Organ donation is growing in demand. According to organdonor.gov, over 117,000 people currently await an available organ, 18 die each day doing so and up to 8 lives can be saved by a single donor. In your will, the assets you leave behind do not always have to include vehicles, homes, boats, jewelry, etc. Organs can also be listed in your will to be donated after your passing.
What Will Be Needed To Donate?
Foremost, you will need a donor registration card. Registering for one is a relatively easy process in Texas and elsewhere. In the state of Texas, doing so can be done online at donatelifetexas.org or in person at your nearest Department of Public Safety office. Secondly, ensure to address that you wish to have your organs donated in your will. You may also list the specific reason for the donation, i.e. transplant, research, therapy or education.

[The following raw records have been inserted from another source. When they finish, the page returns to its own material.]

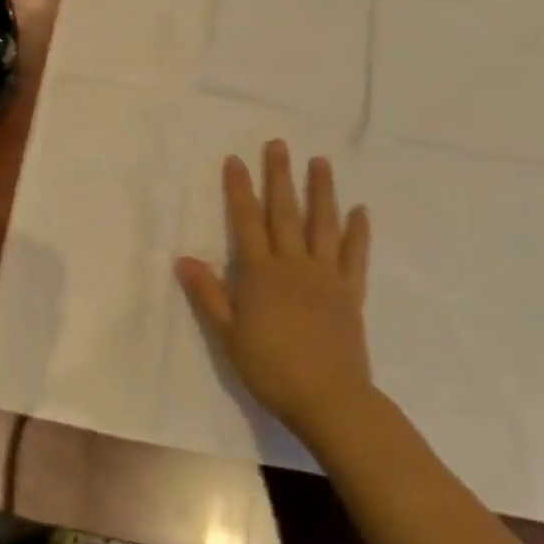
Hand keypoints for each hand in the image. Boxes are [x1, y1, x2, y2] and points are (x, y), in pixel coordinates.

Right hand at [175, 141, 372, 449]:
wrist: (329, 398)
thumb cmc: (272, 369)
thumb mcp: (229, 336)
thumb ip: (209, 295)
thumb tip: (183, 259)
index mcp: (262, 274)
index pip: (247, 222)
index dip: (239, 190)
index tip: (236, 160)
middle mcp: (295, 265)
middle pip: (285, 213)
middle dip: (280, 177)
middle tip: (279, 144)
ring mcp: (327, 277)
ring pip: (323, 225)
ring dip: (322, 191)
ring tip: (321, 162)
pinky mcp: (351, 293)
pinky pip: (356, 256)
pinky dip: (358, 232)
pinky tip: (360, 210)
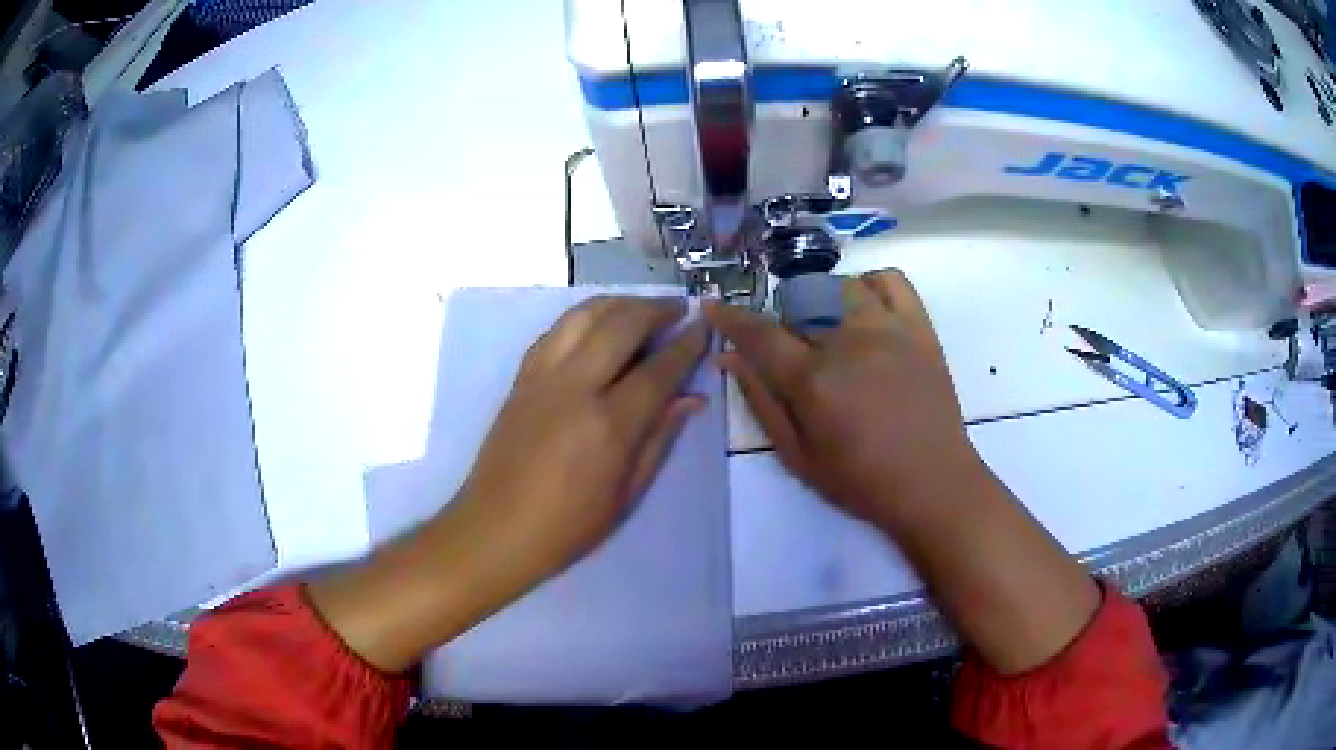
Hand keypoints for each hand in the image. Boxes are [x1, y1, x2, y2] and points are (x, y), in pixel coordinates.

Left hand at [453, 295, 709, 581]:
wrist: (494, 530)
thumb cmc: (566, 527)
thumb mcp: (625, 495)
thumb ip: (658, 439)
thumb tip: (691, 399)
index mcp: (607, 425)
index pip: (657, 370)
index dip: (686, 346)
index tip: (704, 330)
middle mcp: (574, 387)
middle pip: (621, 325)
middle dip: (655, 310)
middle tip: (679, 308)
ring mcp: (541, 377)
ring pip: (583, 315)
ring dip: (618, 302)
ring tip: (642, 307)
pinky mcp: (520, 378)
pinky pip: (555, 331)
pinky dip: (583, 317)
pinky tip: (597, 325)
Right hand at [710, 270, 1100, 673]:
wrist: (932, 484)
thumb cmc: (860, 481)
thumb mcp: (797, 456)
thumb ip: (761, 403)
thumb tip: (730, 358)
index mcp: (813, 379)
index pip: (759, 332)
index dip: (730, 317)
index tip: (713, 306)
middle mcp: (848, 341)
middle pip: (800, 303)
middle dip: (784, 321)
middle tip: (794, 352)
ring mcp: (889, 329)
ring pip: (842, 286)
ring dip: (825, 301)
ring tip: (831, 330)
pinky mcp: (920, 328)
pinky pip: (892, 281)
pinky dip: (872, 284)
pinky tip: (866, 310)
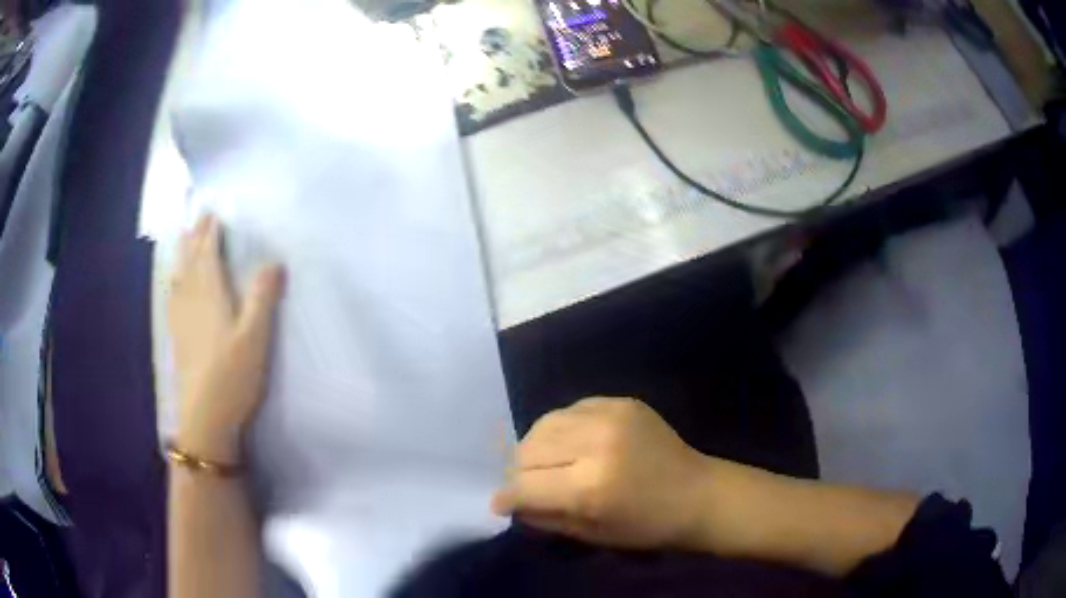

Which Organs Can Be Donated?
Due to the advancement of medical technology, it is now possible to donate several organs, including:
- Connective tissues (tendons or ligaments)
- Bones and bone marrow
As stated before, specify which organ(s) you wish to donate in your will and the reason(s) for doing so.
Who Should Be Informed?
Your immediate family, healthcare provider and attorney should all be made aware of your wish to donate your organs. The process of donation must be done as soon as possible following your death. If you believe a family member or friend may object to your wishing to donate organs, list your intention in your will to prevent any confusion or mix-up following your death.